SUPPLIED RECORDS Block Start

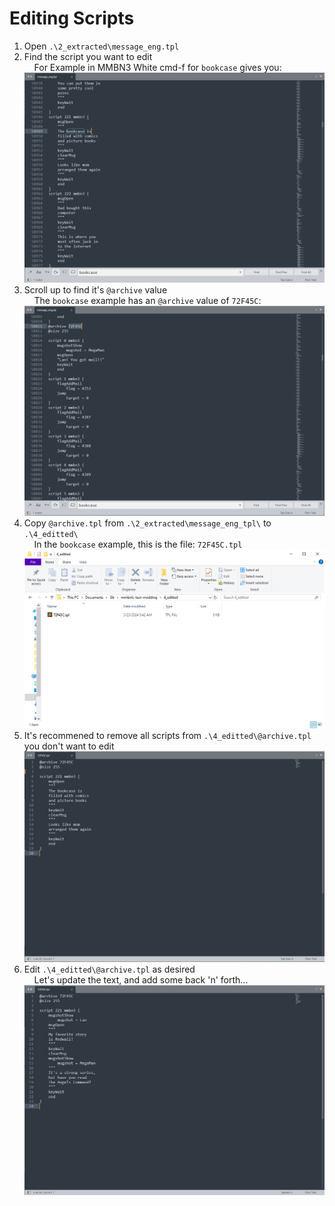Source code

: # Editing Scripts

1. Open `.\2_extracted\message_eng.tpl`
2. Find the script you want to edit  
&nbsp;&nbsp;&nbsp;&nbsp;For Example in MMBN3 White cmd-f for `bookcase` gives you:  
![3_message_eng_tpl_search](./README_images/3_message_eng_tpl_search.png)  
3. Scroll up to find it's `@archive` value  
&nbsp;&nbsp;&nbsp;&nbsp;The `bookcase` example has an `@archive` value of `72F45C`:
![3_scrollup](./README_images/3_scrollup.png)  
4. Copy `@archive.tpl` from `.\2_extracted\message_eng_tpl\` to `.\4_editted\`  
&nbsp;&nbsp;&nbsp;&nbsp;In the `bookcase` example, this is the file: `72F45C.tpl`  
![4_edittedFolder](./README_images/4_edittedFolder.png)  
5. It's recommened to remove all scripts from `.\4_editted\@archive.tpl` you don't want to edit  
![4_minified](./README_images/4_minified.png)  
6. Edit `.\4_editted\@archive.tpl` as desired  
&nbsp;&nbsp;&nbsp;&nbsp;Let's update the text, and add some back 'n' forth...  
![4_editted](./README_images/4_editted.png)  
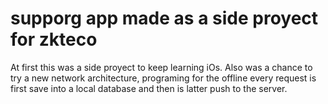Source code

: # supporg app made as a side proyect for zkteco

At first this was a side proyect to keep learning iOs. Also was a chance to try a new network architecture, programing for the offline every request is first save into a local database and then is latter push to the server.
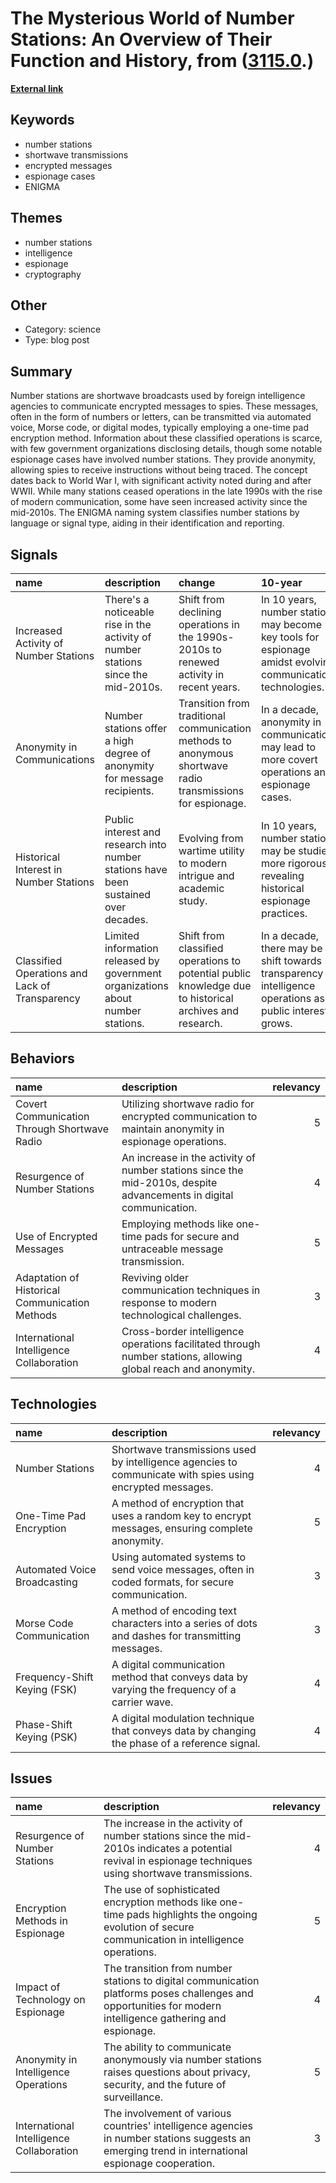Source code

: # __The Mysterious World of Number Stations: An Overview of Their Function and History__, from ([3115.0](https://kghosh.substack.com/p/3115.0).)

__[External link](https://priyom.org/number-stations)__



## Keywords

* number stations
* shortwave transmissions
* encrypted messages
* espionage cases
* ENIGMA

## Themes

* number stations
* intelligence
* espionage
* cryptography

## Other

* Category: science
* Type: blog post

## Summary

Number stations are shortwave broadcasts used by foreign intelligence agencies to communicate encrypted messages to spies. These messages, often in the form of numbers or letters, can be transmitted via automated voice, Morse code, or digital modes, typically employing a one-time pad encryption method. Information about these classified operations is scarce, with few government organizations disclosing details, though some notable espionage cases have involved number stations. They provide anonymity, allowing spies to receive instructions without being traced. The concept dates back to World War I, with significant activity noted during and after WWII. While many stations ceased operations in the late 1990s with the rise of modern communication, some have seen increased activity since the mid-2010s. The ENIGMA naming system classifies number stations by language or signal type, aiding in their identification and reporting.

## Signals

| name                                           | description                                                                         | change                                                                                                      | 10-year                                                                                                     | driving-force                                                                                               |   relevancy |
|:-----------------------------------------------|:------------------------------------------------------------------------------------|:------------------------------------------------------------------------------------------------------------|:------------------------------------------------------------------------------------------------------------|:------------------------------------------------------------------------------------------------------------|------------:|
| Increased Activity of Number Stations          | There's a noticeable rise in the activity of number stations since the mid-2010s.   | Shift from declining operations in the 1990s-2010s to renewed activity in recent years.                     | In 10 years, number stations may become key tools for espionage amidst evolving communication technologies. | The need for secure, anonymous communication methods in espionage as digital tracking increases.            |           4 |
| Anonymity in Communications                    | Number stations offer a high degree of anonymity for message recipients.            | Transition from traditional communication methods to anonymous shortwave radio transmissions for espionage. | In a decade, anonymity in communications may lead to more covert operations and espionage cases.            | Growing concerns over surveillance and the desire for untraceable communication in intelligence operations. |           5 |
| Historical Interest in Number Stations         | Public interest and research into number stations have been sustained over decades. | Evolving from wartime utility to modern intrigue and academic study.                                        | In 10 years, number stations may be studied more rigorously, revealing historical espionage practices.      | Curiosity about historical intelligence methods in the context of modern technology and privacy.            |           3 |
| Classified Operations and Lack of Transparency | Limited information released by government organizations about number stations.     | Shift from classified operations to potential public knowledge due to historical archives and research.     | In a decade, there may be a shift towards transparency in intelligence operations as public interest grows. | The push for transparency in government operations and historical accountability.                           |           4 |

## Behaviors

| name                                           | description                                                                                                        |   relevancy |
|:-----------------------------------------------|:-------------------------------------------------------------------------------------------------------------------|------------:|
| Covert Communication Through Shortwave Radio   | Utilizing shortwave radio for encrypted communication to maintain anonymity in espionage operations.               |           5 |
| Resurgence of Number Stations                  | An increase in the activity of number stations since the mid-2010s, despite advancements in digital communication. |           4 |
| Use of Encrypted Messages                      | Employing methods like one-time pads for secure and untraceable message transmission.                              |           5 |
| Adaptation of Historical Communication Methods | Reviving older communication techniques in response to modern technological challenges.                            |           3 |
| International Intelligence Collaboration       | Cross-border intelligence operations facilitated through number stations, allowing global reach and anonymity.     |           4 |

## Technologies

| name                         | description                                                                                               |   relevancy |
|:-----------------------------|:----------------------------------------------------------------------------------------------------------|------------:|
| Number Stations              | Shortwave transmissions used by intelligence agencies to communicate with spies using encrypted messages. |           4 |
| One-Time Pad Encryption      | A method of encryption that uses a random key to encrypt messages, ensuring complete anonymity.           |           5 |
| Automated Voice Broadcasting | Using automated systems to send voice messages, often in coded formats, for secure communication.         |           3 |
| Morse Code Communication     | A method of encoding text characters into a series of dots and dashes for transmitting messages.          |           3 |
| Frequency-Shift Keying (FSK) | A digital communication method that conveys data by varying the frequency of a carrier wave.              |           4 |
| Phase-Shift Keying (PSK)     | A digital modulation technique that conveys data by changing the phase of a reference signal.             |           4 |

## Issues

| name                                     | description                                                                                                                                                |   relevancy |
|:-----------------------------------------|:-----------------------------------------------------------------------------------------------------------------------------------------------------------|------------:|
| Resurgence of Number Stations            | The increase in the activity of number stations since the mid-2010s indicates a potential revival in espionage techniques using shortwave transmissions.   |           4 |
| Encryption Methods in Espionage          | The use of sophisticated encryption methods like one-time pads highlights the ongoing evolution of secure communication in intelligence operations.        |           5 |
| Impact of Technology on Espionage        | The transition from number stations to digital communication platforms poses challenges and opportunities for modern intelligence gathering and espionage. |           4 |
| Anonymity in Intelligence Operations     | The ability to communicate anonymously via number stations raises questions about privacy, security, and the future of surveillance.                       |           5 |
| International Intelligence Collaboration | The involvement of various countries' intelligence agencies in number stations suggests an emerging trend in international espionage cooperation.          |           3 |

SUPPLIED RECORDS Block End
SUPPLIED RECORDS Block Start

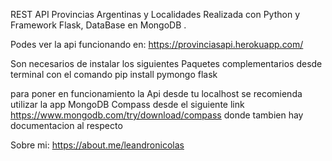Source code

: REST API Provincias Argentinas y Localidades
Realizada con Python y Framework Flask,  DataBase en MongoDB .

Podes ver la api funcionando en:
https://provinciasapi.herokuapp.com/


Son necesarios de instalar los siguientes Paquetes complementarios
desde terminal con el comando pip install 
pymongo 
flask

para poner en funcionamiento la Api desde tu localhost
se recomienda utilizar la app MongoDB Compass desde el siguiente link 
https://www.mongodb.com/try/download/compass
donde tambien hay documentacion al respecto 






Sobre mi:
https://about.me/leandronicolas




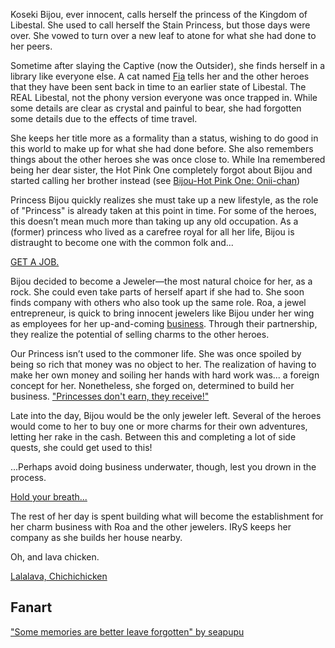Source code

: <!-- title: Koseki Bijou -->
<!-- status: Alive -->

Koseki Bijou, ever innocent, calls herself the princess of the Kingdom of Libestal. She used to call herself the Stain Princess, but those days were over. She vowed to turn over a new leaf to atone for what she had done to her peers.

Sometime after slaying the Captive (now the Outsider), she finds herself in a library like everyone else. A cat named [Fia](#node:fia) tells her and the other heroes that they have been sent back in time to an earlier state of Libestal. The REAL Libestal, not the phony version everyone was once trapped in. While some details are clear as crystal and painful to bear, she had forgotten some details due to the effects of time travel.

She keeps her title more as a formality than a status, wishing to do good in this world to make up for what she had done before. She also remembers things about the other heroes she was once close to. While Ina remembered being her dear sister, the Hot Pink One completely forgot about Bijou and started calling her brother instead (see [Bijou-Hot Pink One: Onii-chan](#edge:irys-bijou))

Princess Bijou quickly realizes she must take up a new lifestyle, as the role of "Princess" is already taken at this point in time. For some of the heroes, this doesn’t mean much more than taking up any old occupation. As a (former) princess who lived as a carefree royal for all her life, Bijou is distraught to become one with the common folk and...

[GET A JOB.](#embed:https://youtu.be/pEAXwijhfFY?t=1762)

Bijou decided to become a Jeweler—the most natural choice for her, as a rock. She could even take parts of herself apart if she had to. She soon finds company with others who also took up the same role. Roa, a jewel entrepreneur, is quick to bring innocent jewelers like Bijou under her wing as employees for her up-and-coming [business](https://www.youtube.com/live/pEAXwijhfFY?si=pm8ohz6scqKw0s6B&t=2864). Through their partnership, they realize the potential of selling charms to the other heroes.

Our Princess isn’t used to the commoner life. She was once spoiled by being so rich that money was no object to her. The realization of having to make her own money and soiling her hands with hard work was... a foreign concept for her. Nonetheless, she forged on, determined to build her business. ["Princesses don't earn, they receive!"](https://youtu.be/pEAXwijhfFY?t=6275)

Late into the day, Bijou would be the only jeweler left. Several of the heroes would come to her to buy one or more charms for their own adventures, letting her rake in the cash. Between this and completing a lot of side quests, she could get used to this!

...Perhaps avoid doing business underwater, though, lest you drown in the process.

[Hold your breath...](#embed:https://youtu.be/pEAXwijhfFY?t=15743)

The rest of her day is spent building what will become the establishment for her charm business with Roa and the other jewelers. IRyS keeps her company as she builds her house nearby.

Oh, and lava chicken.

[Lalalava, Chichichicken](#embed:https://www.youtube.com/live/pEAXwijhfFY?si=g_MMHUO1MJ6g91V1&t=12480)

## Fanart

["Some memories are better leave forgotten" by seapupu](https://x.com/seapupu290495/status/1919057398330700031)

SUPPLIED RECORDS Block End
SUPPLIED RECORDS Block Start

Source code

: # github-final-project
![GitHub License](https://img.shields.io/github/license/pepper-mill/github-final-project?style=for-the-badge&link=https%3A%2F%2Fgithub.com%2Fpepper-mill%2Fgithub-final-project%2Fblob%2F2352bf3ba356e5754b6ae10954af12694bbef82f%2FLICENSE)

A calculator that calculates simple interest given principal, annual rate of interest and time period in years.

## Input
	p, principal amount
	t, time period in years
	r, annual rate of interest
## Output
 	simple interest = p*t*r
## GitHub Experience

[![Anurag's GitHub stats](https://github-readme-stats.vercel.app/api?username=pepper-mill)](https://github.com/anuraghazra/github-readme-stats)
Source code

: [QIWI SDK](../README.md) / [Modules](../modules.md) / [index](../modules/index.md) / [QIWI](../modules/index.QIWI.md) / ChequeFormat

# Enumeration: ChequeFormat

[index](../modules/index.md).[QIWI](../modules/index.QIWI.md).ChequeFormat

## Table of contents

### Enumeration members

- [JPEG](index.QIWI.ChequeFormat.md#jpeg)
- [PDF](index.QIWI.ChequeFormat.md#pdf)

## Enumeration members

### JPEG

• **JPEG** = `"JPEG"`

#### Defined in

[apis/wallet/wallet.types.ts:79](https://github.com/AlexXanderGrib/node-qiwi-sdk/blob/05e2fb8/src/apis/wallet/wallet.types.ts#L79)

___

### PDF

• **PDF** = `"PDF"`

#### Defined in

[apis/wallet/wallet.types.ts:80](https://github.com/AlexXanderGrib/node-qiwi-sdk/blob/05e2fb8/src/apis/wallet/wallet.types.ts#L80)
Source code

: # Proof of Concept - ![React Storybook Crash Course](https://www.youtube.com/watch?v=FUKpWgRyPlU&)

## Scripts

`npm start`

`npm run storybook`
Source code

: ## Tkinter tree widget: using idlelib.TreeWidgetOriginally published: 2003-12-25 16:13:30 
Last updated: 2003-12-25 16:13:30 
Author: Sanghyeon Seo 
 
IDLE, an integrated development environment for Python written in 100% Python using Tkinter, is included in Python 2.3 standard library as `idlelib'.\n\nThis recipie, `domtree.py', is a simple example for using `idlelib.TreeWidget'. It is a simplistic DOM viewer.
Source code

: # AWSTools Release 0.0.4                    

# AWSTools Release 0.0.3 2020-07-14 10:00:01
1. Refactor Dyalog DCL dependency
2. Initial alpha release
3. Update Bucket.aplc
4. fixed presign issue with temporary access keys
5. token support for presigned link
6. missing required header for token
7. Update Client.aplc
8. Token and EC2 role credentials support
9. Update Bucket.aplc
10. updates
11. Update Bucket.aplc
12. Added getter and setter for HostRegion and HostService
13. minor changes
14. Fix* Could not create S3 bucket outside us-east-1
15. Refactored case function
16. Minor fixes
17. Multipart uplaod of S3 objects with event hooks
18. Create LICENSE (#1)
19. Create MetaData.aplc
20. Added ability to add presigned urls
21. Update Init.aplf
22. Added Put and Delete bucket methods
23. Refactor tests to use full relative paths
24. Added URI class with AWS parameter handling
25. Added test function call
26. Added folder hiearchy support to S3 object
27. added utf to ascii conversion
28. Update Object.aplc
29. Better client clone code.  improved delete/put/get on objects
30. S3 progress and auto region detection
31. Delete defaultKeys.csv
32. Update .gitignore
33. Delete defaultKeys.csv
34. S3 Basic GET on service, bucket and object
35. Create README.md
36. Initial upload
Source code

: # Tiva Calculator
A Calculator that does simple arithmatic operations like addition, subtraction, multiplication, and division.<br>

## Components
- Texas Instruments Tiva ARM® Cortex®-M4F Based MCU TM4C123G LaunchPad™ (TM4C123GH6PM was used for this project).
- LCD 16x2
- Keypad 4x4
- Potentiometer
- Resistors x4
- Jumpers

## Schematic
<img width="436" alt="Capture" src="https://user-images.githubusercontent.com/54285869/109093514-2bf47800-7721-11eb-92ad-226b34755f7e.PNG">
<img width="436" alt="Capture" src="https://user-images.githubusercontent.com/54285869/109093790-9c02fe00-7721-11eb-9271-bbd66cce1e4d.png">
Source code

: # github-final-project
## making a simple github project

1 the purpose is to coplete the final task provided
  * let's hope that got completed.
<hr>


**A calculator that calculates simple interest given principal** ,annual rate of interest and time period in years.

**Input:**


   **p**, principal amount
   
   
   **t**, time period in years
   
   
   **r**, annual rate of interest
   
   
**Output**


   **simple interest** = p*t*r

SUPPLIED RECORDS Block End

▶ _WHAT YOU HAVE TO DO_
Within the data above, how many lines contain "period"? Respond with the tally alone.

▶ _EXPECTED OUTPUT_
4